Start from the beginning
                                    

                           What's happening to me? What am I thinking? What am I doing? This is all because of that guy. I need him to talk to me or I'm gonna be on an asylum in no time. Then out of the blue I heard those familiar 'click' from a camera. Chad. I'm here at the park , I just stare blankly at those people together , couples jogging together , kids with their parents having a picnic , a man with his dog and a set of women walking and just giggling. Look how happy they are. I wish I can be like them for now. I saw Chad walking towards my direction. A little Chad could do. 

                           "Why did you do that?" I force myself to smile. But I know him , he's not convinced. But at least I tried. I try to be happy for the people who cares about me so that they won't worry. 

                           I feel like I know what he's gonna say. "Because you're interesting." He said those words and that made me blush again. I feel like I don't deserve the compliments but it just comes along again and again. And I can't blame them. If it has something to do with my personality and attitude then why should I change? Ugh! 

                           "You always say that." I smiled. I miss him. After all the drama and arguements , I agree to myself , yes , I could use a little Chad. "You always say I'm interesting but I feel like I'm just another poor old boy. I don't even know where my pictures go." 

                           "I keep it. Somewhere. You'll see them sometime." He said , smiling to himself as he sat beside me. Then he looks at me like he knew what things I'm going through and his eyes are saying 'its gonna be fine.' I don't need comfort. I need someone to listen. "You know why you're so interesting?" He looks at me.

                           "Why?"

                           "Because you're very hard to read. You're like a diary that is locked from everyone. And the only person that can read you is that person who owns you. And I know I'm not that person because I can't read you.
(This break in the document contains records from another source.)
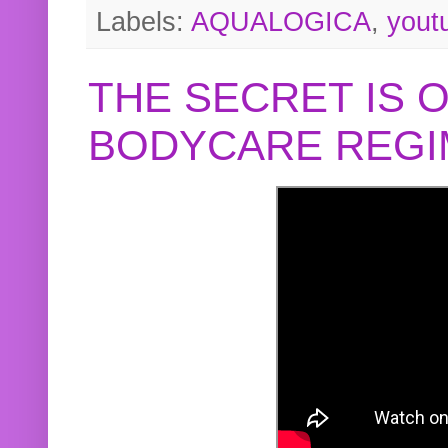
Labels:
AQUALOGICA
,
yout
THE SECRET IS 
BODYCARE REGI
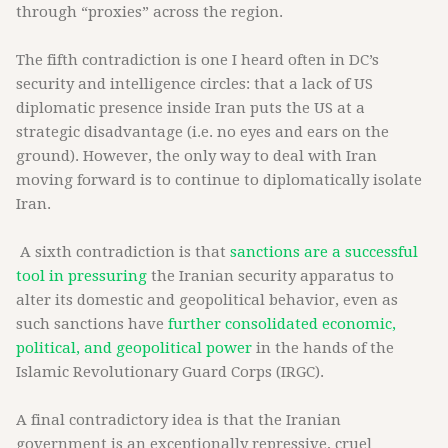
through “proxies” across the region.
The fifth contradiction is one I heard often in DC’s
security and intelligence circles: that a lack of US
diplomatic presence inside Iran puts the US at a
strategic disadvantage (i.e. no eyes and ears on the
ground). However, the only way to deal with Iran
moving forward is to continue to diplomatically isolate
Iran.
A sixth contradiction is that
sanctions are a successful
tool in pressuring
the Iranian security apparatus to
alter its domestic and geopolitical behavior, even as
such sanctions have
further consolidated economic,
political, and geopolitical power
in the hands of the
Islamic Revolutionary Guard Corps (IRGC).
A final contradictory idea is that the Iranian
government is an exceptionally repressive, cruel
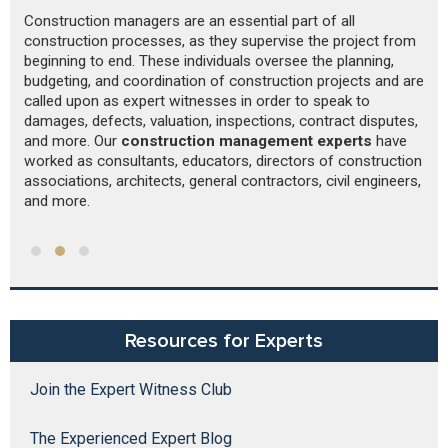
Construction managers are an essential part of all
Re
r
construction processes, as they supervise the project from
St
beginning to end. These individuals oversee the planning,
sp
budgeting, and coordination of construction projects and are
Th
called upon as expert witnesses in order to speak to
p
damages, defects, valuation, inspections, contract disputes,
pr
and more. Our
construction management experts
have
worked as consultants, educators, directors of construction
associations, architects, general contractors, civil engineers,
and more.
Resources for Experts
Join the Expert Witness Club
The Experienced Expert Blog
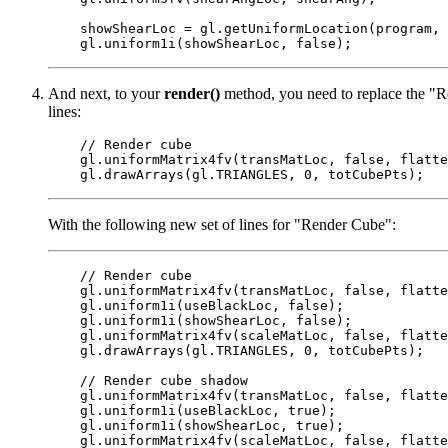
    showShearLoc = gl.getUniformLocation(program, 
And next, to your
render()
method, you need to replace the "Re
lines:
    // Render cube

    gl.uniformMatrix4fv(transMatLoc, false, flatte
With the following new set of lines for "Render Cube":
    // Render cube

    gl.uniformMatrix4fv(transMatLoc, false, flatte
    gl.uniform1i(useBlackLoc, false);

    gl.uniform1i(showShearLoc, false);

    gl.uniformMatrix4fv(scaleMatLoc, false, flatte
    gl.drawArrays(gl.TRIANGLES, 0, totCubePts);

    // Render cube shadow

    gl.uniformMatrix4fv(transMatLoc, false, flatte
    gl.uniform1i(useBlackLoc, true);

    gl.uniform1i(showShearLoc, true);

    gl.uniformMatrix4fv(scaleMatLoc, false, flatte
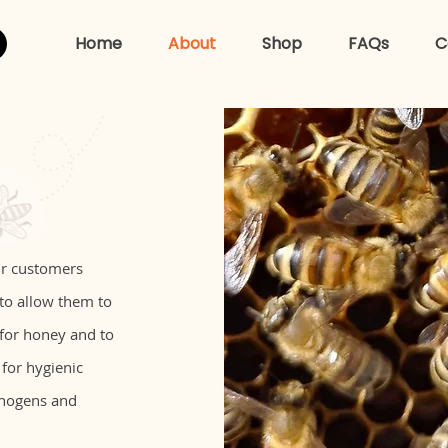
Home
About
Shop
FAQs
C
ur customers
 to allow them to
 for honey and to
 for hygienic
thogens and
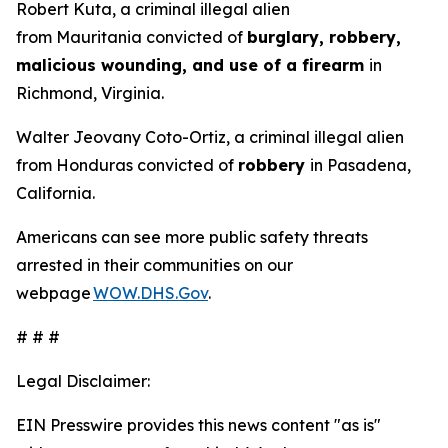
Robert Kuta, a criminal illegal alien
from Mauritania convicted of
burglary, robbery,
malicious wounding, and use of a firearm
in
Richmond, Virginia.
Walter Jeovany Coto-Ortiz, a criminal illegal alien
from Honduras convicted of
robbery
in Pasadena,
California.
Americans can see more public safety threats
arrested in their communities on our
webpage
WOW.DHS.Gov
.
# # #
Legal Disclaimer:
EIN Presswire provides this news content "as is"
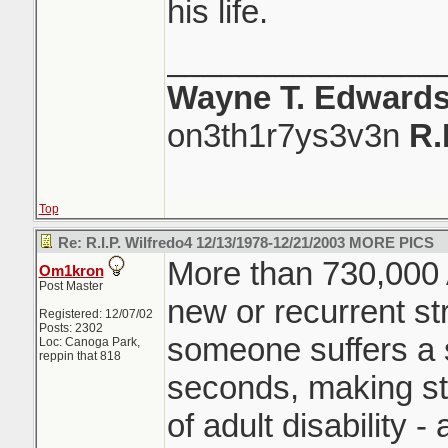
his life.
_______________
Wayne T. Edward
on3th1r7ys3v3n
R.
Top
Re: R.I.P. Wilfredo4 12/13/1978-12/21/2003 MORE PICS
More than 730,000 
Om1kron
Post Master
new or recurrent str
Registered: 12/07/02
Posts: 2302
someone suffers a s
Loc: Canoga Park,
reppin that 818
seconds, making st
of adult disability -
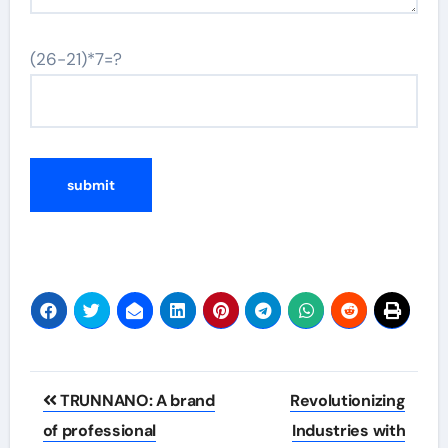
(26-21)*7=?
Post
TRUNNANO: A brand
Revolutionizing
navigation
of professional
Industries with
That's why you always seem so interesting for me. And I hope that we can still be friends." I smiled. I look up the sky. Hard to read. But Josh said that I was an open book. So obvious and stupid. Is he the right person for me? Then why do I still have these feelings with Tuck? I mean , Chad is an exception because I can see him as a friend. Even though I have drooled over him so many times. Is Josh the right person who owns me? "So... Let me guess what you're thinking. You're thinking about him again huh?" He said , smiling a little. This is the first time we have seen each other again because our schedules never really matched. He works 3 to 3 and I work 7 to 7. So when I'm asleep , he's away , when I'm away , he's asleep. So we never really talk. We're both tired. It just happened that its Sunday. So he had a time. 

                           "Thanks... Chad. For not giving up on me. Because I feel like someone is giving up on me." 

                           "Actually , I gave up a long time ago. But that doesn't mean we can't be friends. I mean I'm always here when you need me. Oh... And what are you doing here?"

                           "Reminiscing. Thinking. Realizing. We had a quarrel."

                           "Cliche. But what happened?" He said as he turn off his camera.

                           "Well , when we were at Kansas. Josh and I took a vacation for a day , there's this auction there and—"

                           "Ugh!" He laughs. "Auctions. Of course. I remember my mom forcing me to join there every spring. But anyways , continue."